What’s been made clear, and what educators and researchers knew long before COVID-19, is that establishing smaller class sizes in all grades is one of the most effective ways to achieve and maintain the highest level of student learning and engagement in our schools. Students in smaller classes perform substantially better by the end of second grade in test scores and grades, and have fewer disciplinary referrals. They are more likely to graduate in four years, more likely to go to college, and more likely to get a degree in a STEM field.
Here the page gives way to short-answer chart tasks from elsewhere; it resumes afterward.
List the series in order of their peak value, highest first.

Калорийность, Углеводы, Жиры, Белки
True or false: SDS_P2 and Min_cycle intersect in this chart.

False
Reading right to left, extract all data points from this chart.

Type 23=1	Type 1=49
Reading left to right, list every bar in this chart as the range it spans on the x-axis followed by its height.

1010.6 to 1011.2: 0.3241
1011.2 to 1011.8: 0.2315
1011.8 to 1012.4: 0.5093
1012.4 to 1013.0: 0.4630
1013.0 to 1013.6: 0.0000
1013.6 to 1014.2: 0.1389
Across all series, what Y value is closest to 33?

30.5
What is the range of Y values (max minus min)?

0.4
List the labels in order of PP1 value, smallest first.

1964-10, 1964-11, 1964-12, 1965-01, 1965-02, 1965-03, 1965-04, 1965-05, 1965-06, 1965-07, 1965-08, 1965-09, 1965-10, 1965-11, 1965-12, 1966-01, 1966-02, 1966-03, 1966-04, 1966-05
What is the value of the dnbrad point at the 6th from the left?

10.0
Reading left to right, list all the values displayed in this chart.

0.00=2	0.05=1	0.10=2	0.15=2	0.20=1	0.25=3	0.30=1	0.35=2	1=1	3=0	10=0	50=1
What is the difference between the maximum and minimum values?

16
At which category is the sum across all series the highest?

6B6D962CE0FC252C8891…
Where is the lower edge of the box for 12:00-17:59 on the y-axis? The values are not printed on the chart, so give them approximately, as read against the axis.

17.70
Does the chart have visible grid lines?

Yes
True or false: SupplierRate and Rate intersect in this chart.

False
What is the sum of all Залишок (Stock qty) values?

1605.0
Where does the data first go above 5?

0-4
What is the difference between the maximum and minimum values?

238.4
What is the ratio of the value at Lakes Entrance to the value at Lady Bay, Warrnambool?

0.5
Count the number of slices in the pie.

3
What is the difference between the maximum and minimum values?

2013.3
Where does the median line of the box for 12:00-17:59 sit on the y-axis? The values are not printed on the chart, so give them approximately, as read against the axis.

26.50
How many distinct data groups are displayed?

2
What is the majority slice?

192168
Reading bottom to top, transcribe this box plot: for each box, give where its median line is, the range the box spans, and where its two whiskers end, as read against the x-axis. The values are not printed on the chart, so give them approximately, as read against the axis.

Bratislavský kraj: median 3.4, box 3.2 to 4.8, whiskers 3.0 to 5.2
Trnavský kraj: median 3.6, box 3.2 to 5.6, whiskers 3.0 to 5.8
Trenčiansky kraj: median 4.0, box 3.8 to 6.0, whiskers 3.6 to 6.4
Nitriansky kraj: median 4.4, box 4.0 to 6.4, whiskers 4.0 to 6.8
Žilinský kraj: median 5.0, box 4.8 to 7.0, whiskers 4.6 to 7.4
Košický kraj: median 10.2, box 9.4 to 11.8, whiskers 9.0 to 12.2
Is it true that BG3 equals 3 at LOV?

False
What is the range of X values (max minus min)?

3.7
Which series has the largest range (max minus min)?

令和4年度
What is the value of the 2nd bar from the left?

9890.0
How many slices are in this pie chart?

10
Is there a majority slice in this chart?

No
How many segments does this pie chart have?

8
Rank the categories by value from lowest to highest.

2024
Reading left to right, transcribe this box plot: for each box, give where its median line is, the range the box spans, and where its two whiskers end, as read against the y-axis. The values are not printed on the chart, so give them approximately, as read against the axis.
“My own daughter’s reading and math skills are on grade level for the first time in elementary school because she had a fantastic teacher and a class size of 11 during the pandemic. In my classroom, it was a much more intimate experience. I could spend much more time with students figuring out what their weaknesses were in a way I couldn’t always do that consistently when there was 30 of them in the same class.”
~ Jennifer Wolfe, Oceanside Federation of Teachers member and high school social studies teacher
In many cases across the state, pandemic-triggered smaller class sizes were achieved by reassigning library, art, music and PE teachers outside their certification area . This decimated the special area curriculum for kids. The reduction, and in some cases the complete loss of these opportunities for students, has had a lasting impact.
Diverse learning opportunities — including the arts, library, STEM and physical education classes — help develop the whole child as students grow into young adults. Schools must safeguard these opportunities, even in crisis situations, and commit to providing a well-rounded, complete curriculum for all students.
Additionally, schools should prioritize foundation aid resources to adopt smaller class sizes to improve student engagement and learning. This means prioritizing the hiring of teachers, avoiding the elimination of teaching and teaching assistant positions upon retirements and lowering student-teacher ratios, particularly for grades pre-K—3.